■ ABOUT THIS EXERCISE:
Across the material below, say how many lines contain the string "Example", and add no other words.

■ DATA EXCERPTS:
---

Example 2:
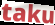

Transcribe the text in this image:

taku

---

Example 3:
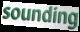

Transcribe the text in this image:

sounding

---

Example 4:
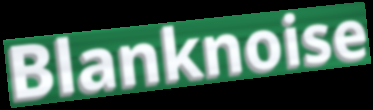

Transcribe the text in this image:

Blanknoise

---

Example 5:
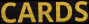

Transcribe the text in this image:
--
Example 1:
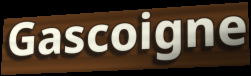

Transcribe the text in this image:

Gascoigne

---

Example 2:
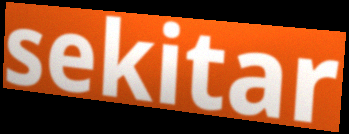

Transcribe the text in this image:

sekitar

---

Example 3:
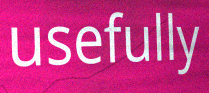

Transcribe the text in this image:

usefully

■ RESULT FOR THIS TASK:
7